When you reach the listing, restate it word for word, leaving nothing out.

^^^^^^^^

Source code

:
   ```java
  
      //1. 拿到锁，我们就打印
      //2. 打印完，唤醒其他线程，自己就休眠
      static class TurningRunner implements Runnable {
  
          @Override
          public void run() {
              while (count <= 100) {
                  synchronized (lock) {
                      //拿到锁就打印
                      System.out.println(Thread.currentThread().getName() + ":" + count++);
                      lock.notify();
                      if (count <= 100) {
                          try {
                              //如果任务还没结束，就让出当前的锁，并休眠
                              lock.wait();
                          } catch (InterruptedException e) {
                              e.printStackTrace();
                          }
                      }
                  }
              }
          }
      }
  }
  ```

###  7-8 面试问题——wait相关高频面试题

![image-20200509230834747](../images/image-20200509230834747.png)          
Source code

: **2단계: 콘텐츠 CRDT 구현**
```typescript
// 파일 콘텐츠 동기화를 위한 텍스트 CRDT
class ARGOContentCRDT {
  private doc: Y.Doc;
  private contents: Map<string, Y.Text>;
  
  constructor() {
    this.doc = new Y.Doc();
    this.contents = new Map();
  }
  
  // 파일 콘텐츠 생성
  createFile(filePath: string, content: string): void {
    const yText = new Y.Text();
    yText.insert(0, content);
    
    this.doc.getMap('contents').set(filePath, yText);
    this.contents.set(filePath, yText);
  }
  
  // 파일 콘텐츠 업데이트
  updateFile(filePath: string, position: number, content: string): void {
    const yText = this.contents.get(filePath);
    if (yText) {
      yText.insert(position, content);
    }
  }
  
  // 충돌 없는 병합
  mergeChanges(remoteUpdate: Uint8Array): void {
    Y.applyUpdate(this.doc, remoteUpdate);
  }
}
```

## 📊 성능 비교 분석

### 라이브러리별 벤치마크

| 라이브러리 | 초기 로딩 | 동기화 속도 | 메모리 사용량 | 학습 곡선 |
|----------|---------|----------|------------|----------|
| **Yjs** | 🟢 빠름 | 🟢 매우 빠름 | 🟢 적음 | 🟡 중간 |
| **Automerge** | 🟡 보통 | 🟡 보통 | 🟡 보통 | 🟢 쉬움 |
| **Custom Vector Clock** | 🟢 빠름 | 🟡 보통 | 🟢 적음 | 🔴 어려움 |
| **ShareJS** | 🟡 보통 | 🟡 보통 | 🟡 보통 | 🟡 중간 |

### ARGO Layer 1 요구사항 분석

^^^^^^^^

Output below:
Source code

:
   ```java
  
      //1. 拿到锁，我们就打印
      //2. 打印完，唤醒其他线程，自己就休眠
      static class TurningRunner implements Runnable {
  
          @Override
          public void run() {
              while (count <= 100) {
                  synchronized (lock) {
                      //拿到锁就打印
                      System.out.println(Thread.currentThread().getName() + ":" + count++);
                      lock.notify();
                      if (count <= 100) {
                          try {
                              //如果任务还没结束，就让出当前的锁，并休眠
                              lock.wait();
                          } catch (InterruptedException e) {
                              e.printStackTrace();
                          }
                      }
                  }
              }
          }
      }
  }
  ```

###  7-8 面试问题——wait相关高频面试题

![image-20200509230834747](../images/image-20200509230834747.png)          
Source code

: **2단계: 콘텐츠 CRDT 구현**
```typescript
// 파일 콘텐츠 동기화를 위한 텍스트 CRDT
class ARGOContentCRDT {
  private doc: Y.Doc;
  private contents: Map<string, Y.Text>;
  
  constructor() {
    this.doc = new Y.Doc();
    this.contents = new Map();
  }
  
  // 파일 콘텐츠 생성
  createFile(filePath: string, content: string): void {
    const yText = new Y.Text();
    yText.insert(0, content);
    
    this.doc.getMap('contents').set(filePath, yText);
    this.contents.set(filePath, yText);
  }
  
  // 파일 콘텐츠 업데이트
  updateFile(filePath: string, position: number, content: string): void {
    const yText = this.contents.get(filePath);
    if (yText) {
      yText.insert(position, content);
    }
  }
  
  // 충돌 없는 병합
  mergeChanges(remoteUpdate: Uint8Array): void {
    Y.applyUpdate(this.doc, remoteUpdate);
  }
}
```

## 📊 성능 비교 분석

### 라이브러리별 벤치마크

| 라이브러리 | 초기 로딩 | 동기화 속도 | 메모리 사용량 | 학습 곡선 |
|----------|---------|----------|------------|----------|
| **Yjs** | 🟢 빠름 | 🟢 매우 빠름 | 🟢 적음 | 🟡 중간 |
| **Automerge** | 🟡 보통 | 🟡 보통 | 🟡 보통 | 🟢 쉬움 |
| **Custom Vector Clock** | 🟢 빠름 | 🟡 보통 | 🟢 적음 | 🔴 어려움 |
| **ShareJS** | 🟡 보통 | 🟡 보통 | 🟡 보통 | 🟡 중간 |

### ARGO Layer 1 요구사항 분석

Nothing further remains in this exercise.